Excerpt –
-----

Our total investment in International Terminal Leasing, which is described in Note 16 of the Notes to Consolidated Financial Statements in our 2011 Annual Report on Form 10-K, was $35,961 as of September 30, 2011, which includes a non-cash investment of $4,859 during the nine months ended September 30, 2011.
SCIENTIFIC GAMES CORPORATION AND SUBSIDIARIES
NOTES TO CONSOLIDATED FINANCIAL STATEMENTS
(Unaudited, in thousands, except per share amounts)
Notes to Consolidated Financial Statements
(1) Summary of Significant Accounting Policies
Basis of Presentation
The accompanying consolidated financial statements of the Company have been prepared by Scientific Games Corporation and are unaudited. When used in these notes, the terms “we,” “us,” “our” and the “Company” refer to Scientific Games Corporation and all entities included in our consolidated financial statements unless otherwise specified or the context otherwise indicates. In the opinion of management, all adjustments necessary to present fairly our consolidated financial position as of September 30, 2012, our results of operations and comprehensive income for the three and nine months ended September 30, 2012 and 2011, and our cash flows for the nine months ended September 30, 2012 and 2011 have been made. Such adjustments are of a normal, recurring nature.
Certain information and footnote disclosures normally included in consolidated financial statements prepared in accordance with accounting principles generally accepted in the United States of America have been condensed or omitted. These consolidated financial statements should be read in conjunction with the consolidated financial statements and notes thereto included in our 2011 Annual Report on Form 10-K. The results of operations for the three and nine months ended September 30, 2012 are not necessarily indicative of the results of operations for the full year.
Significant Accounting Policies
We describe our significant accounting policies in Note 1 of the Notes to Consolidated Financial Statements in our 2011 Annual Report on Form 10-K. There have been no changes to our significant accounting policies during the nine months ended September 30, 2012, except as discussed below.
Our policy is to periodically review the estimated useful lives of our fixed assets. Our review during the three months ended June 30, 2012 indicated lower estimated useful lives for our gaming terminals deployed to our U.K. licensed betting office ("LBO") customers relative to historical estimates due to market changes that have altered the replacement cycle of these terminals. As a result, effective April 1, 2012, we revised the estimated useful lives of our gaming terminals currently deployed to our LBO customers. This change increased depreciation expense for the three and nine months ended September 30, 2012 but was not material to our consolidated financial position or results of operations as of and for the three and nine months ended September 30, 2012.
Recently Issued Accounting Guidance
In May 2011, the Financial Accounting Standards Board (the "FASB") issued guidance to clarify the intent of the application of existing fair value measurement and disclosure requirements and amend certain requirements for measuring fair value or for disclosing information about fair value measurements. The guidance limits the highest-and-best-use measure to non-financial assets, permits certain financial assets and liabilities with offsetting positions in market or counter-party credit risks to be measured at a net basis, and provides guidance on the applicability of premiums and discounts in fair value measurement. Additionally, for fair value measurements categorized within Level 3 of the fair value hierarchy, the new guidance clarifies that quantitative disclosure about unobservable inputs should be disclosed and requires a description of the valuation processes and the sensitivity of the fair value measurements to changes in unobservable inputs and the interrelationships between those inputs. We adopted the guidance on January 1, 2012. The adoption did not have a material impact on our financial statements.

-----

Stored records –
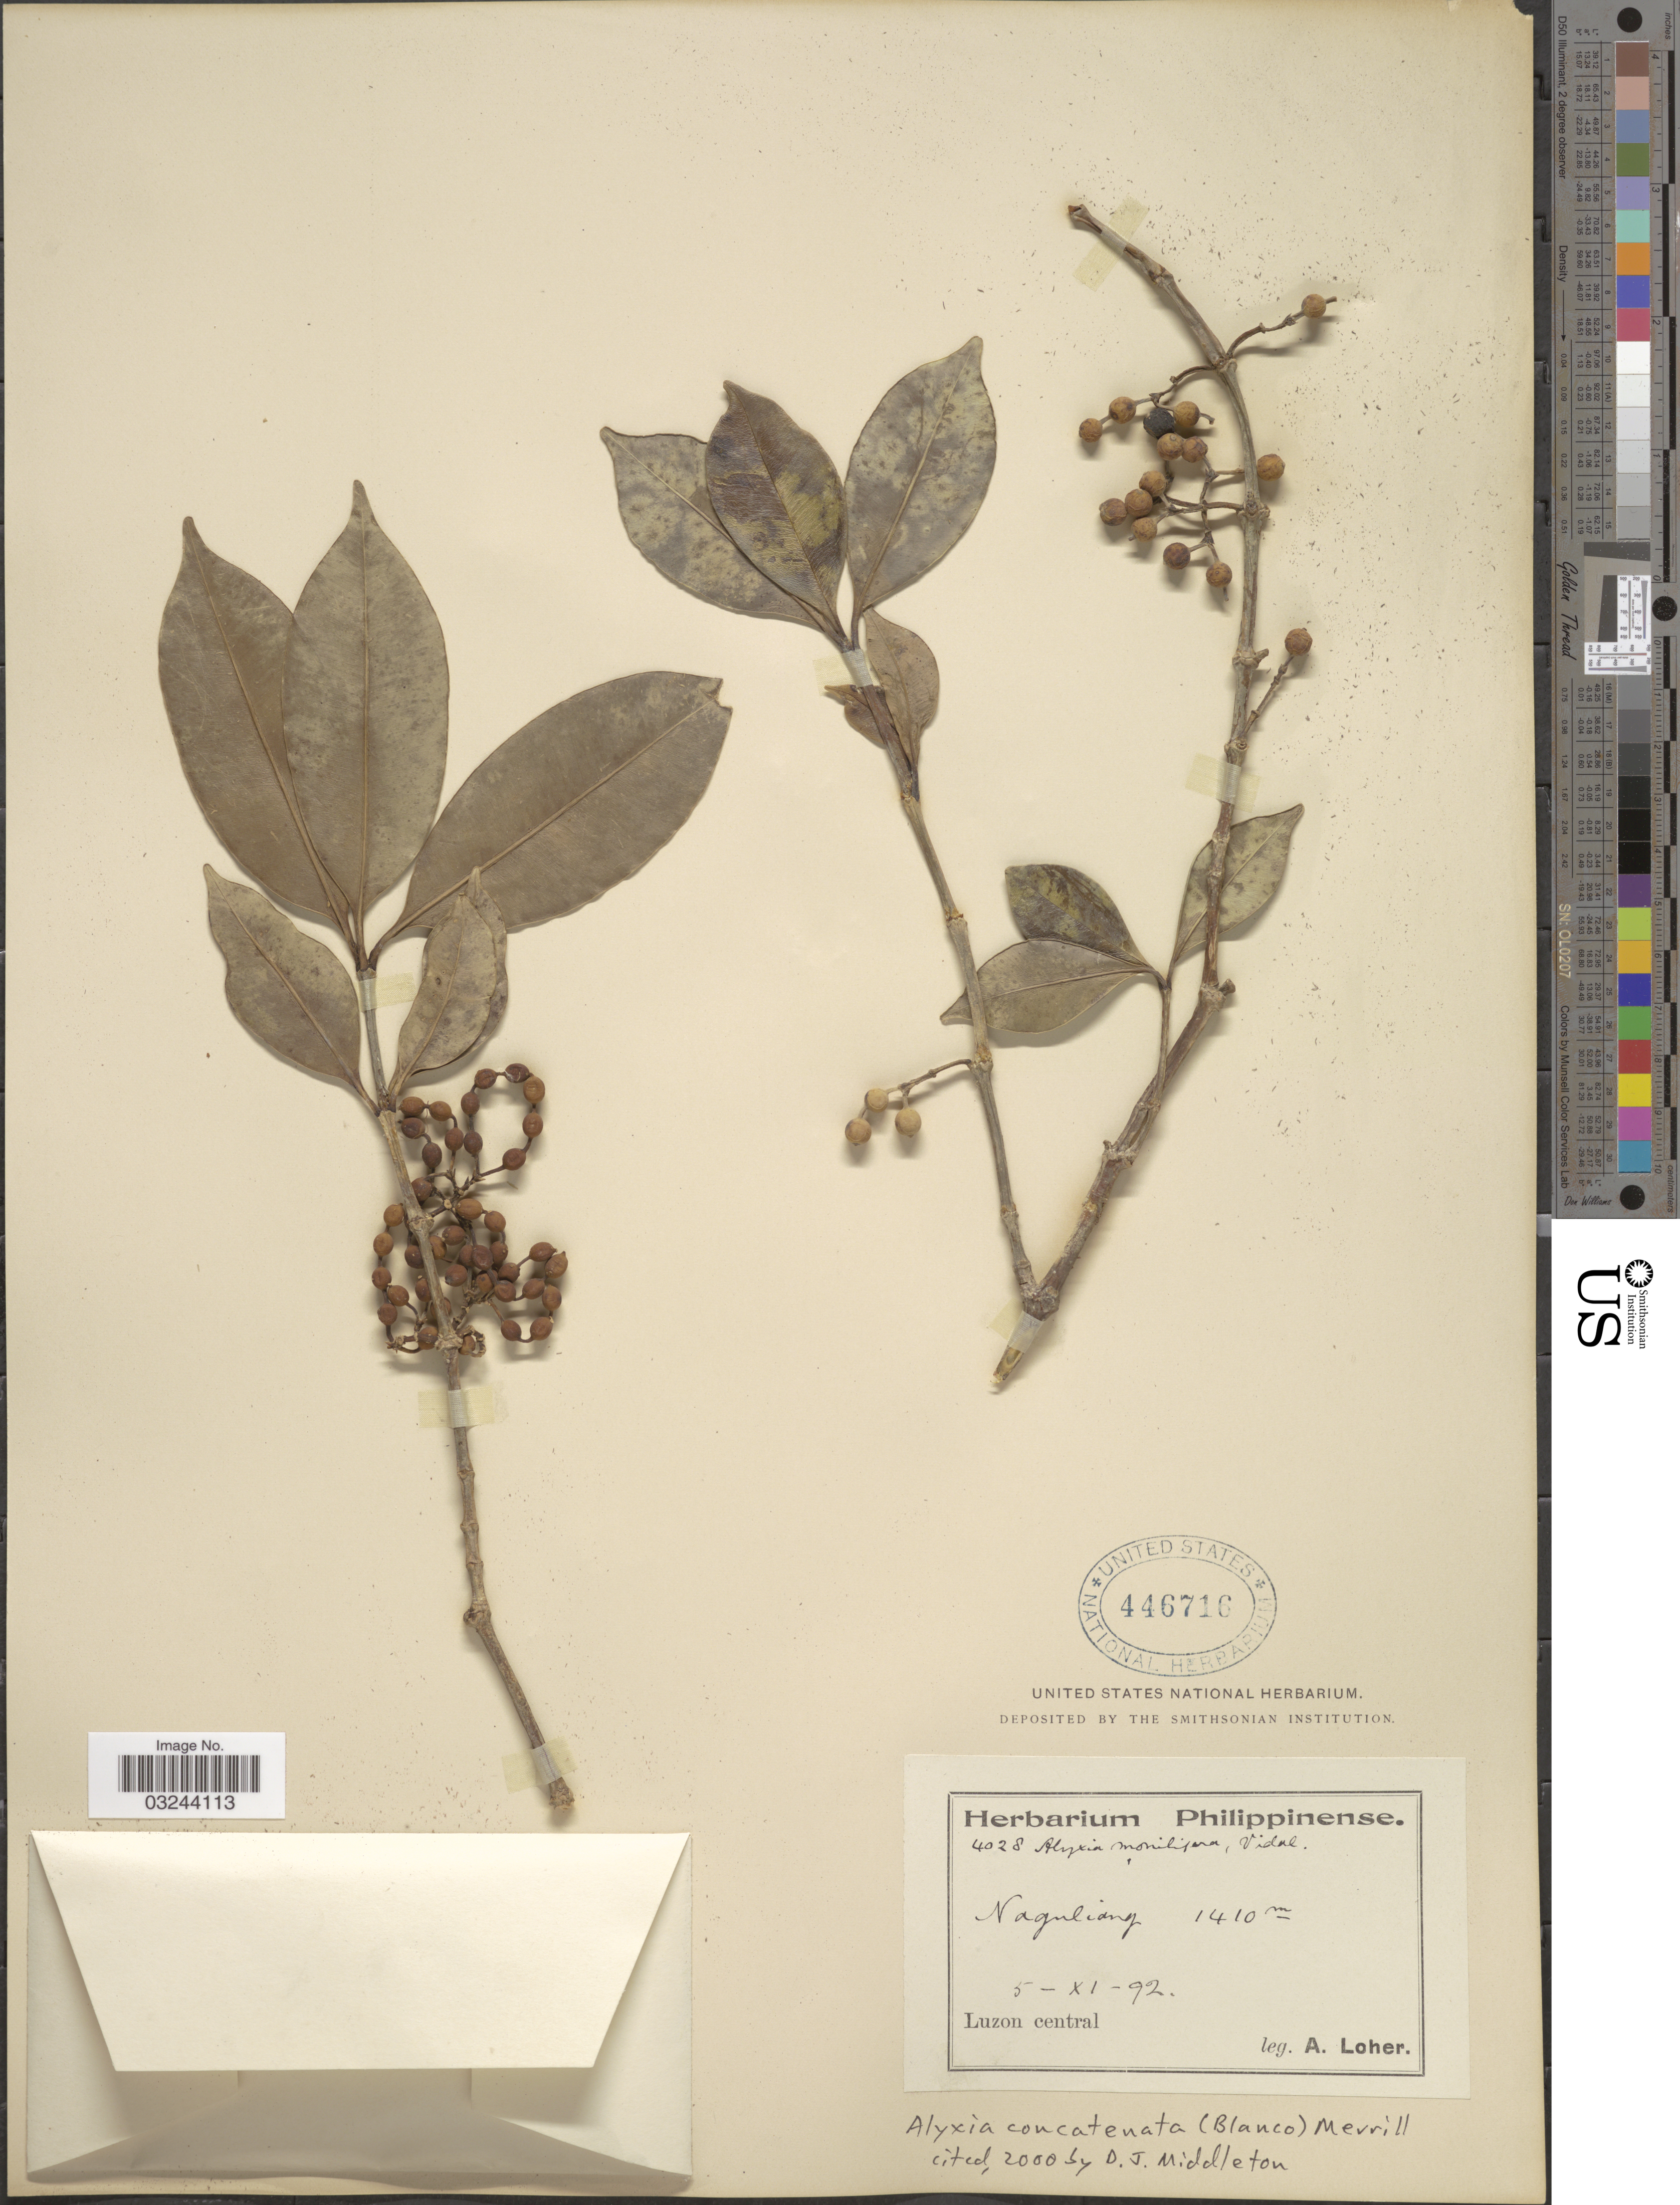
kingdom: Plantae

-----

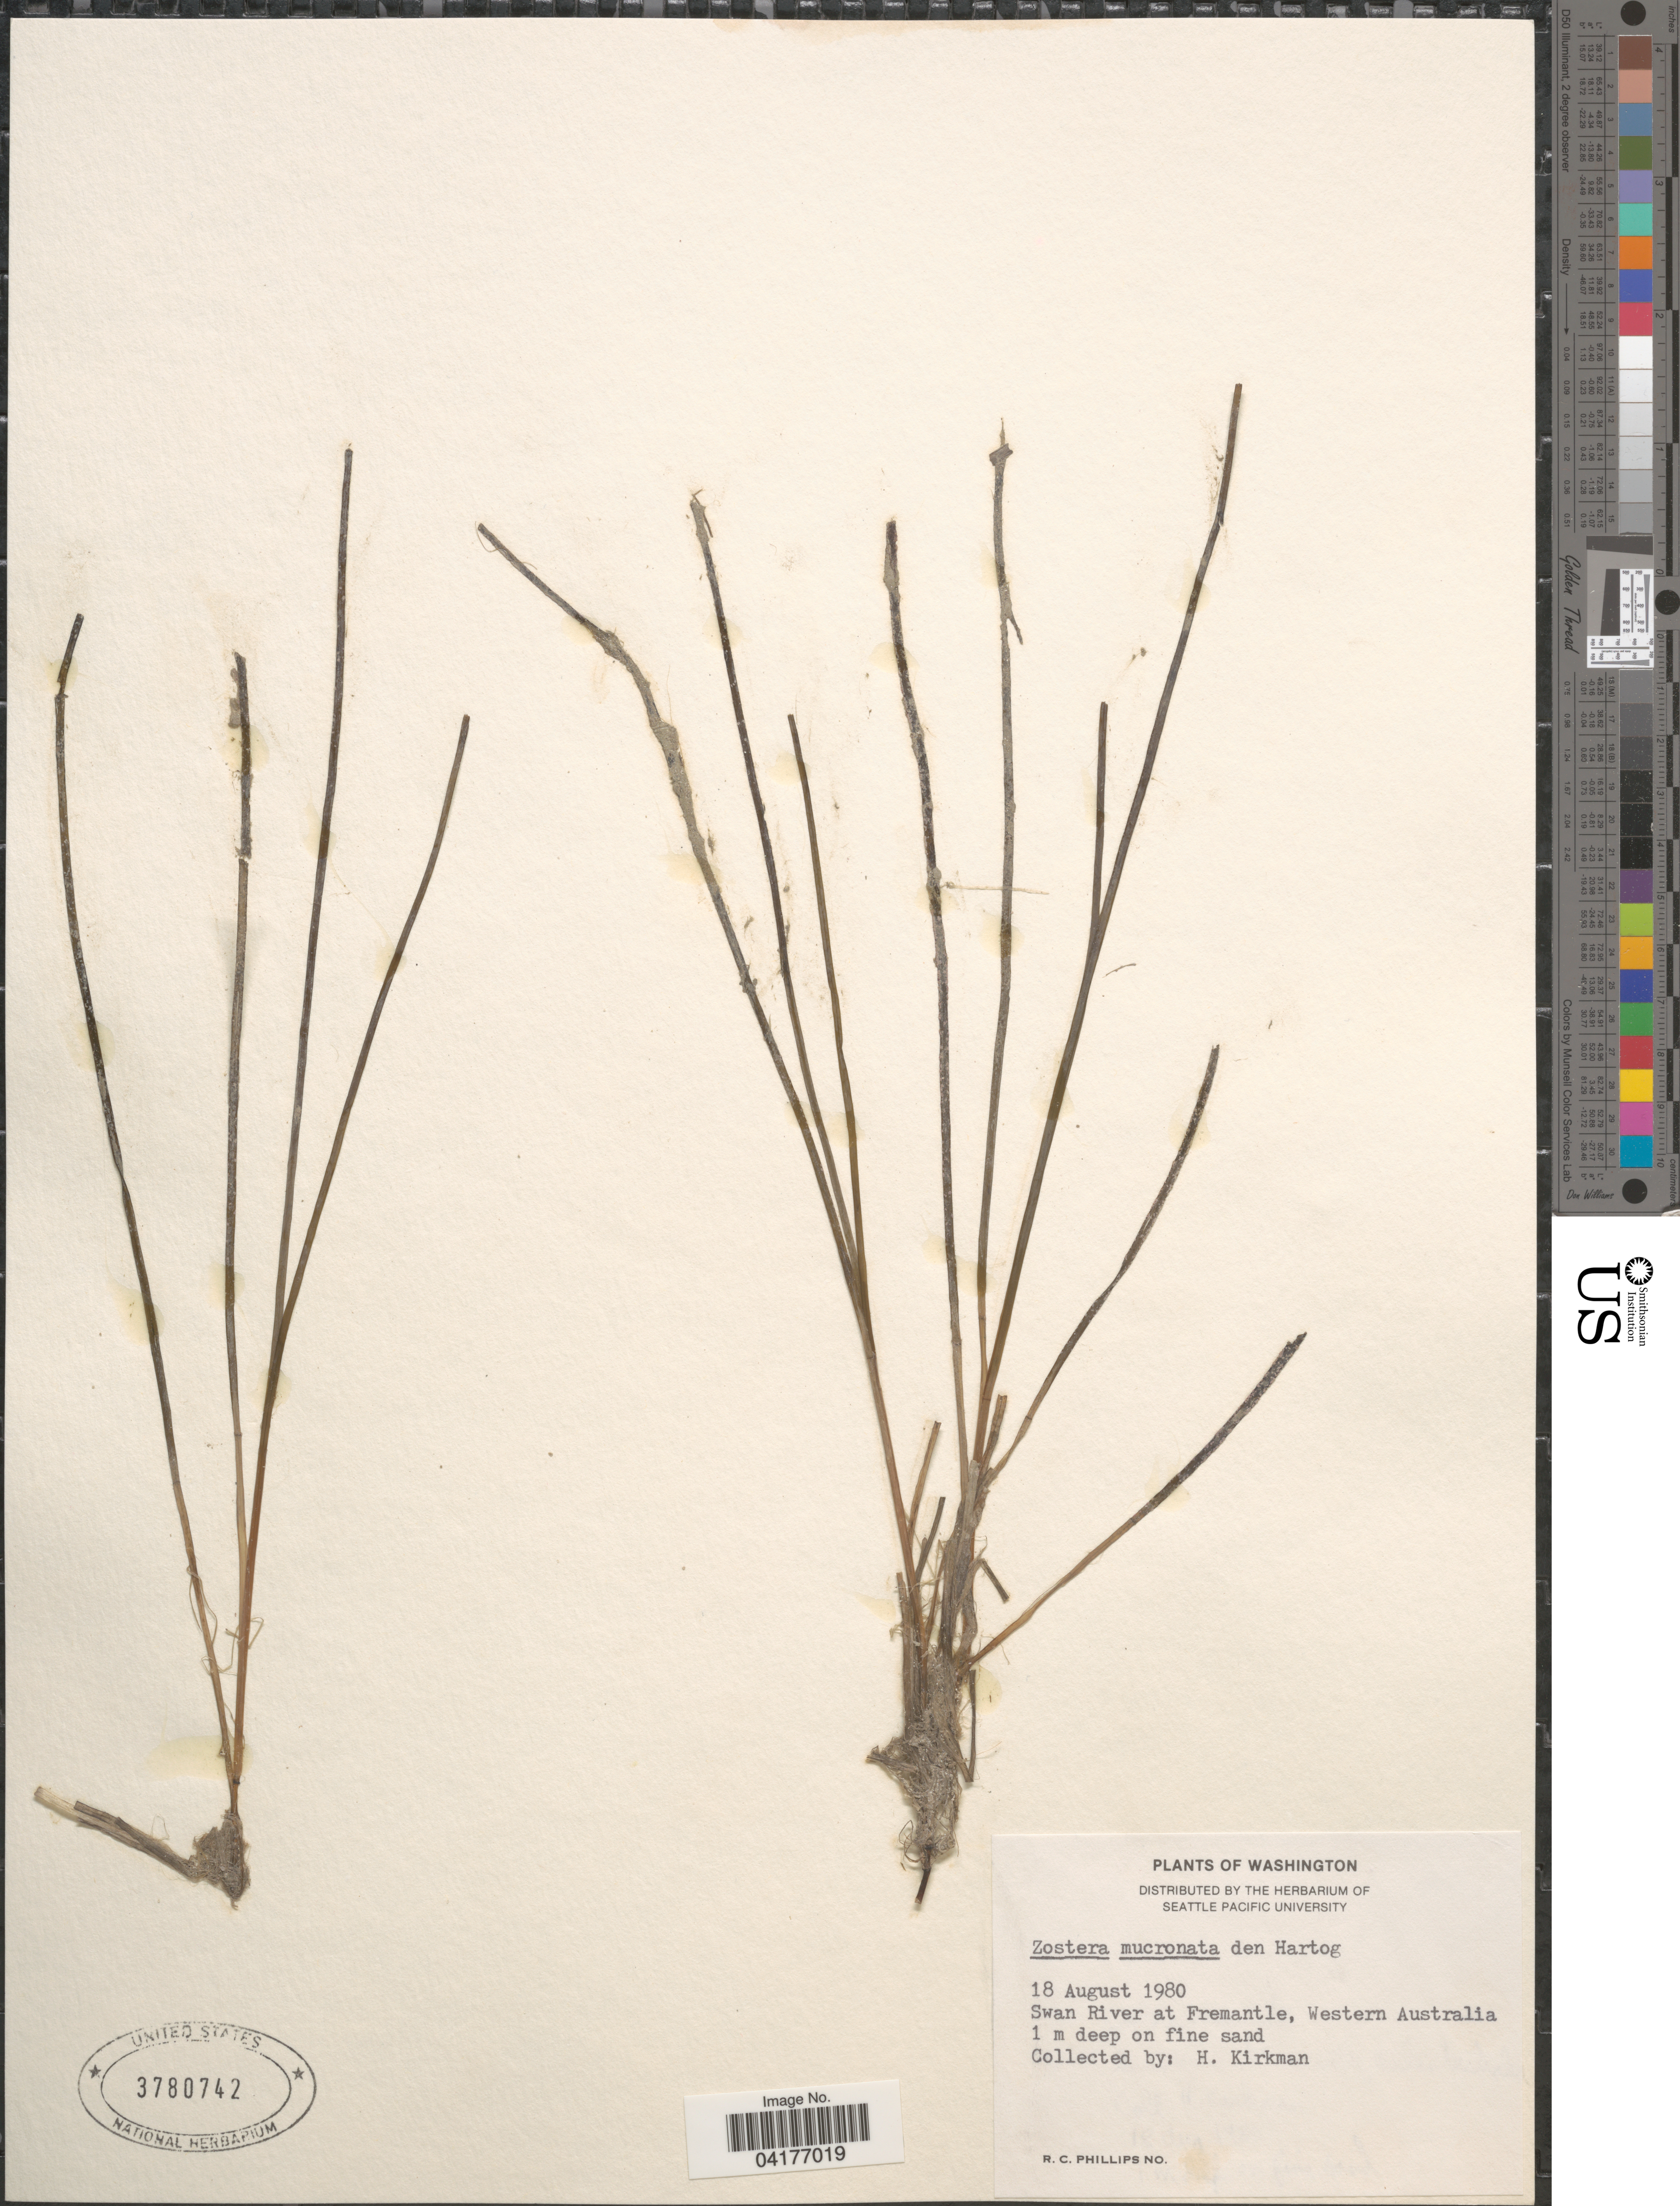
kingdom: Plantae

-----

Exercise requirements –
1. Answer these questions from the Scientific Games excerpt:
(a) As of what date does the excerpt give the total investment in International Terminal Leasing?
(b) From what date did the company revise the estimated useful lives of gaming terminals deployed to its LBO customers?
(c) On what date did the company adopt the FASB fair value guidance?
2. Restate everything in the Scientific Games excerpt from "Certain information and" down to "as discussed below.", swapping "full year" for "entire year".
3. Write the next part of the Scientific Games excerpt, picking up after its last sentence.
The records are separate from the Scientific Games excerpt.

Final answers –
1.
(a) September 30, 2011
(b) April 1, 2012
(c) January 1, 2012

2.
Certain information and footnote disclosures normally included in consolidated financial statements prepared in accordance with accounting principles generally accepted in the United States of America have been condensed or omitted. These consolidated financial statements should be read in conjunction with the consolidated financial statements and notes thereto included in our 2011 Annual Report on Form 10-K. The results of operations for the three and nine months ended September 30, 2012 are not necessarily indicative of the results of operations for the entire year.
Significant Accounting Policies
We describe our significant accounting policies in Note 1 of the Notes to Consolidated Financial Statements in our 2011 Annual Report on Form 10-K. There have been no changes to our significant accounting policies during the nine months ended September 30, 2012, except as discussed below.

3.
In June 2011, the FASB issued guidance on presentation of comprehensive income. The guidance eliminates the option to report other comprehensive income and its components in the statement of stockholders' equity. Instead, an entity is required to present net income and other comprehensive income either in one continuous statement or in two separate but consecutive statements. The guidance also requires presentation of reclassification adjustments from other comprehensive income to net income on the face of the financial statements. We adopted the guidance on January 1, 2012, resulting in a change in the presentation of comprehensive income for the three and nine months ended September 30, 2012 and 2011.
In September 2011, the FASB issued guidance on testing goodwill for impairment. The guidance provides an entity with the option to first perform a qualitative assessment to determine whether it is more likely than not that the fair value of a
reporting unit is less than its carrying amount. If an entity determines that this is the case, it is required to perform the currently prescribed two-step goodwill impairment test to identify potential goodwill impairment and measure the amount of goodwill impairment loss to be recognized for that reporting unit (if any). If an entity determines the fair value of a reporting unit is greater than its carrying amount, then the two-step goodwill impairment test is not required. We adopted the guidance on January 1, 2012, and will apply the guidance in our next annual goodwill impairment evaluation.
In July 2012, the FASB issued guidance on testing indefinite-lived intangible assets, other than goodwill, for impairment. The guidance is effective for fiscal years beginning after September 15, 2012 and early adoption is permitted. The guidance provides an entity with the option to first perform a qualitative assessment to determine whether it is more likely than not that the indefinite-lived intangible asset is impaired. If, after assessing the totality of events and circumstances, an entity concludes that it is not more likely than not that the indefinite-lived intangible asset is impaired, then the entity is not required to take further action. However, if an entity concludes otherwise, then it is required to perform the currently prescribed quantitative impairment test by comparing the fair value of the asset with the carrying amount. We adopted the guidance on July 1, 2012, and will apply the guidance in our next annual indefinite-lived intangible asset impairment evaluation.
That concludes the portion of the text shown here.